Inoltre, la Commissione regionale ha affermato che trattavasi di “alcuni appunti interni, la cui attribuzione all’imprenditore non è stata dimostrata”. In contrasto è sufficiente leggere il controricorso dei contribuenti, ove si riportano le dichiarazioni del legale rappresentante della società, da cui emerge che “i blocchetti di consegna che mi sottoponete in visione e rinvenuti all’atto dell’intervento del 13-4-2005 da parte della Compagnia di Caserta si riferiscono a degli appunti interni da parte di mio padre E.F., deceduto in data 15-6-2007”.

Inoltre, per il giudice di appello nei confronti di “buona parte” dei nominativi inseriti nelle annotazioni era stata accertata la emissione di regolare fattura. Dallo stralcio di processo verbale riportato nel ricorso per cassazione, in ragione del principio di autosufficienza, emerge però che solo “verso alcuni clienti” citati nei buoni di consegna, era stata emessa regolare fattura di vendita da parte della società. Peraltro, gli incassi relativi alle fatture erano sempre “inferiori” a quelli riscontrati sui buoni extracontabili.
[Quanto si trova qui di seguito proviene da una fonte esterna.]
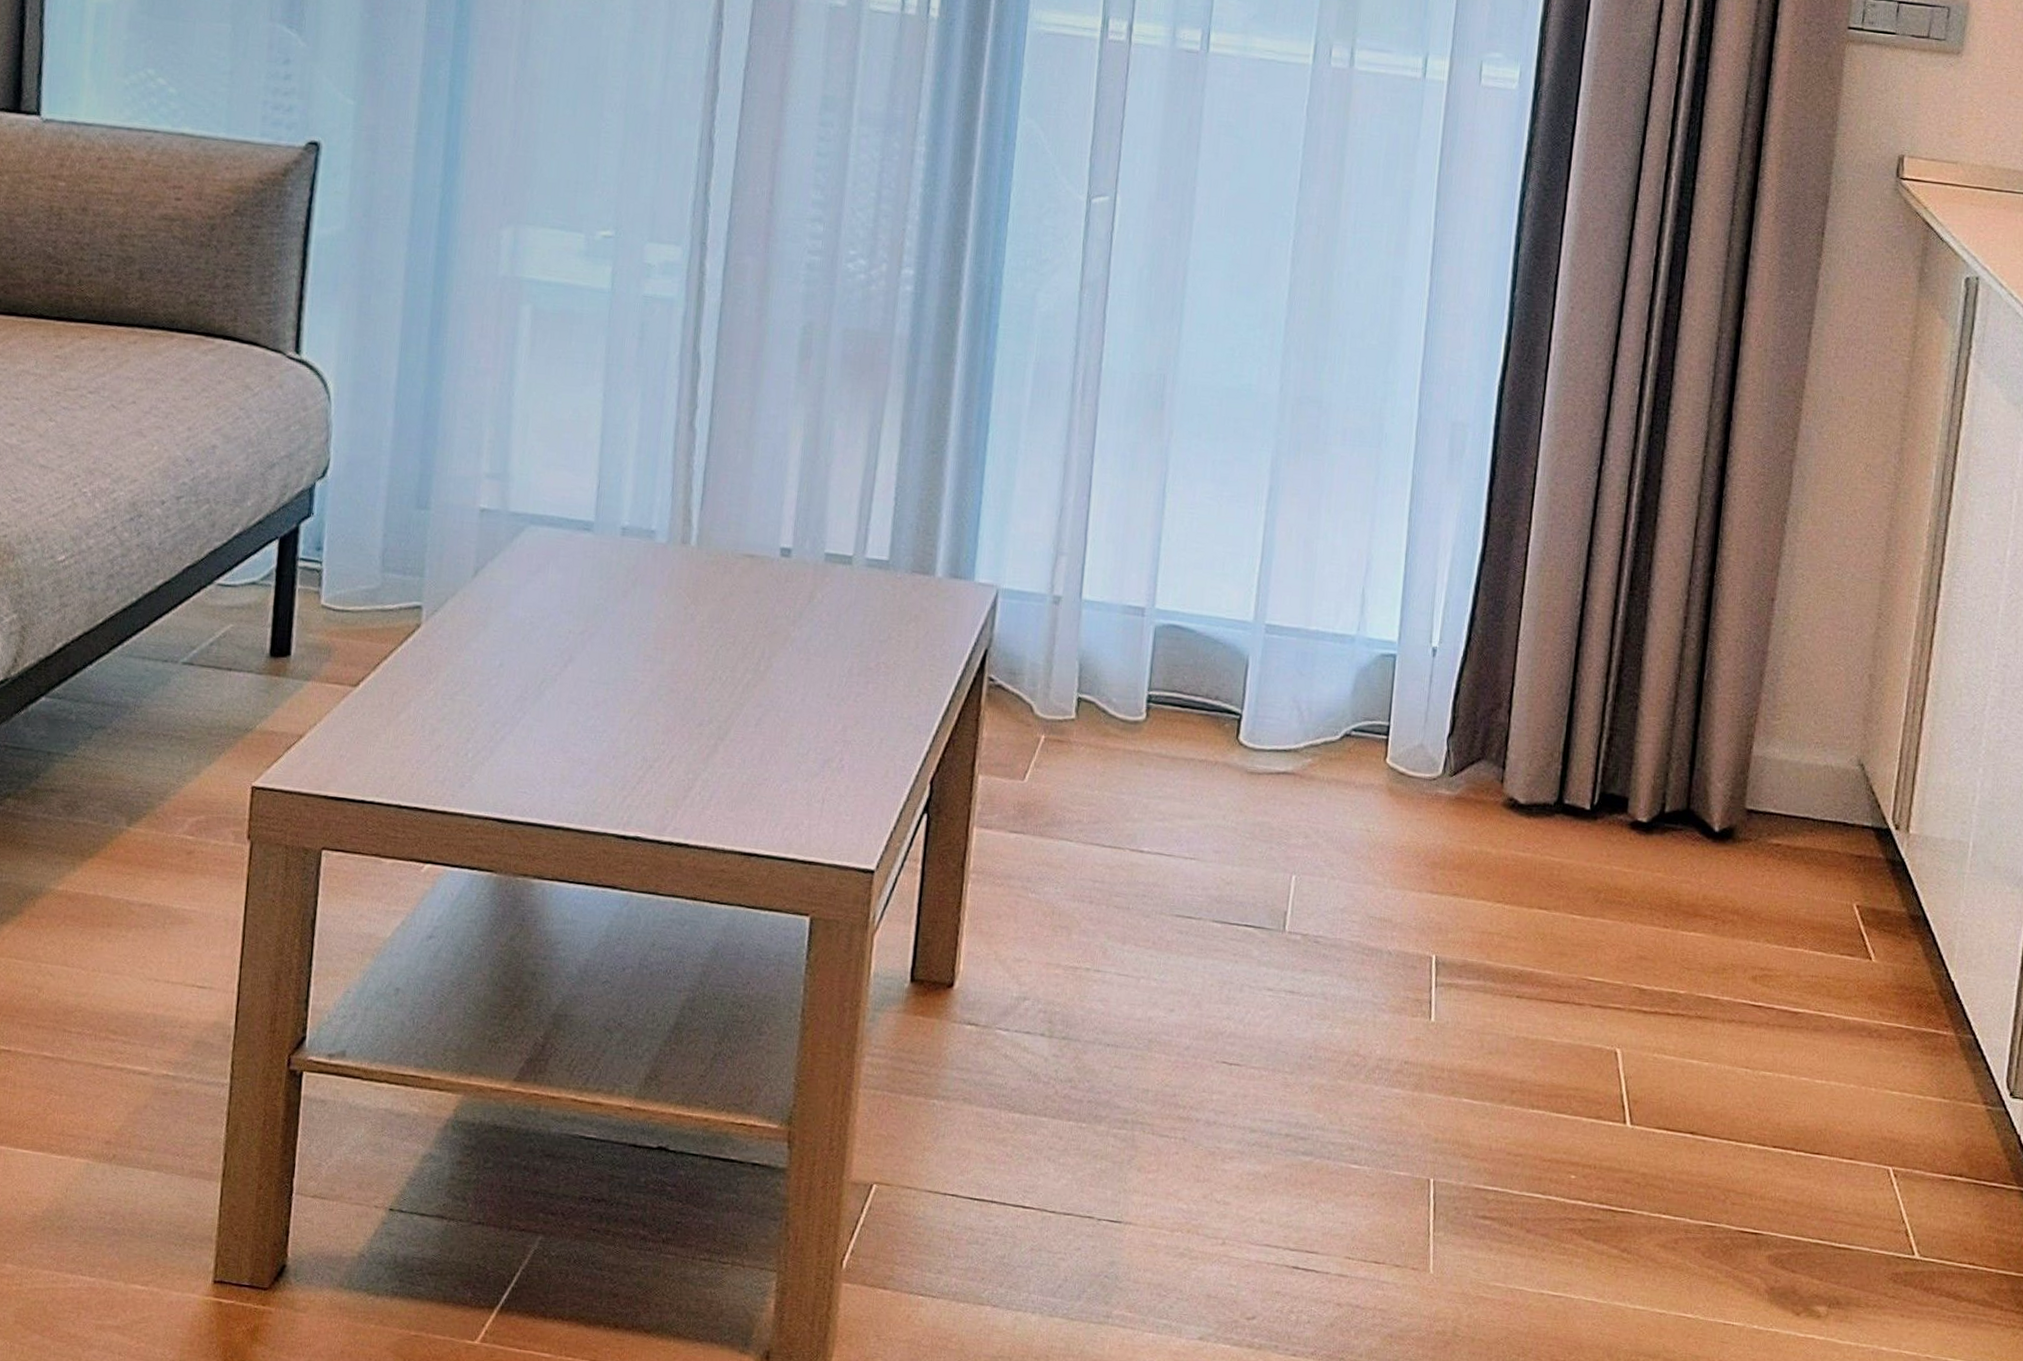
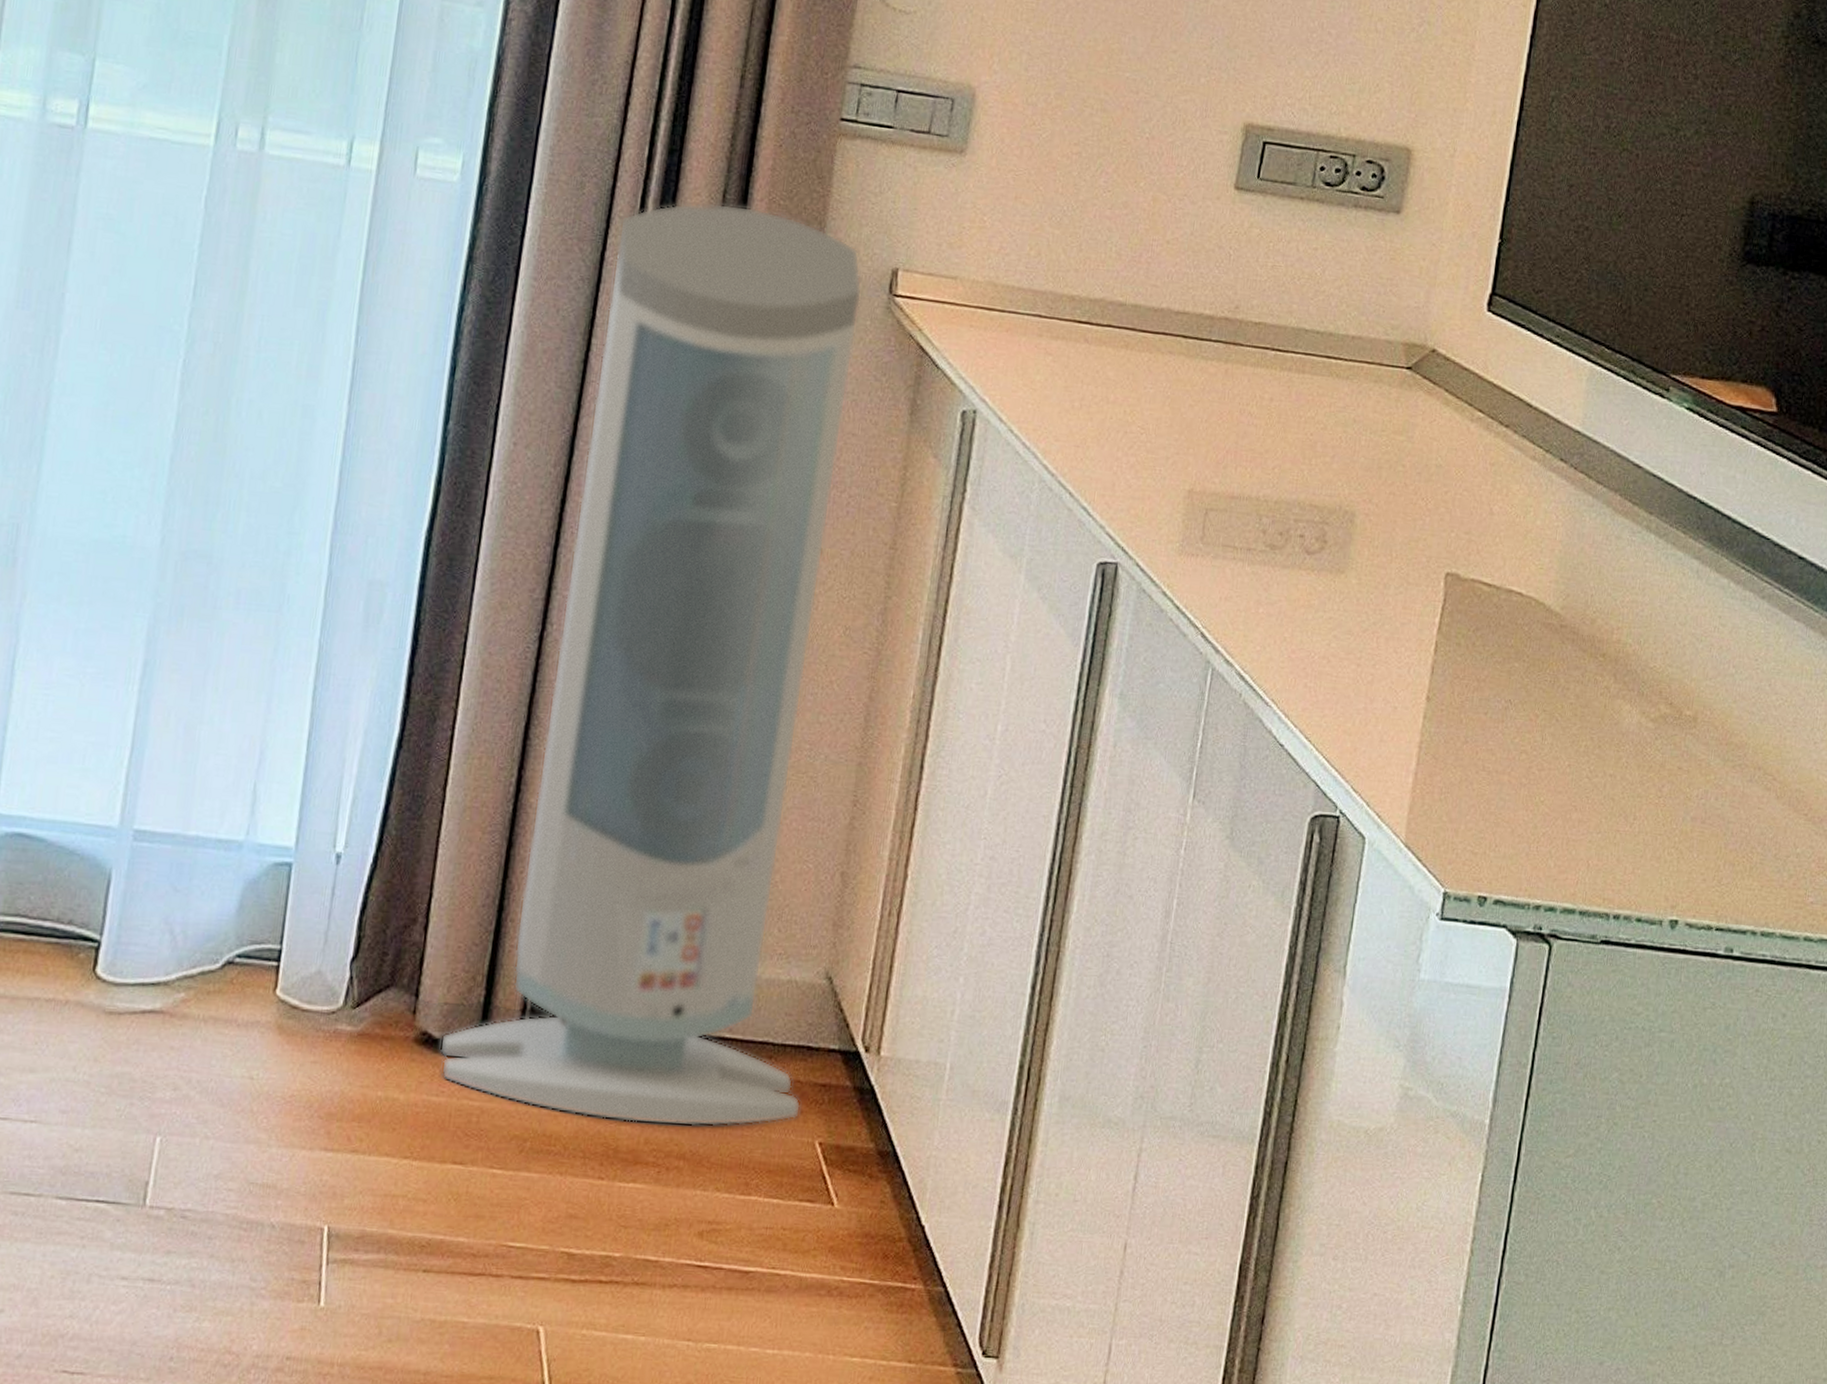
air purifier: none [1524,102,1872,888] -> present [439,203,863,1127]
Non si è, poi, tenuto del fatto che “alcuni clienti” hanno dichiarato di riconoscere il proprio nominativo sui buoni di consegna extracontabile, di avere acquistato la merce in sede e di aver pagato “mediamente 61,00 (uno) per ogni Kg di indumenti usati”. Inoltre, per “alcuni clienti” non indicati nelle scritture contabili era stata rinvenuta documentazione bancaria extracontabile, costituita da fotocopie di assegni e distinte di versamento, sicché la merce era stata pagata senza ricezione della relativa fattura (per € 263.288,00).

Né si è fatto menzione della circostanza che i soci hanno effettuato versamenti in favore della società per somme ingenti (€ 266.000,00), che hanno dichiarato di avere in casa e di versare nella società al momento del bisogno.

Neppure si è fatto riferimento in motivazione alle risposte dei clienti ai questionari loro inviati.

4. La sentenza impugnata deve, quindi, essere cassata, con rinvio alla Commissione tributaria regionale della Campania, in diversa composizione, che provvederà anche sulle spese del giudizio di legittimità.

P.Q.M.

Accoglie il ricorso; cassa la sentenza impugnata, con rinvio alla Commissione tributaria regionale della Campania, in diversa composizione,cui demanda di provvedere anche sulle spese del giudizio di legittimità.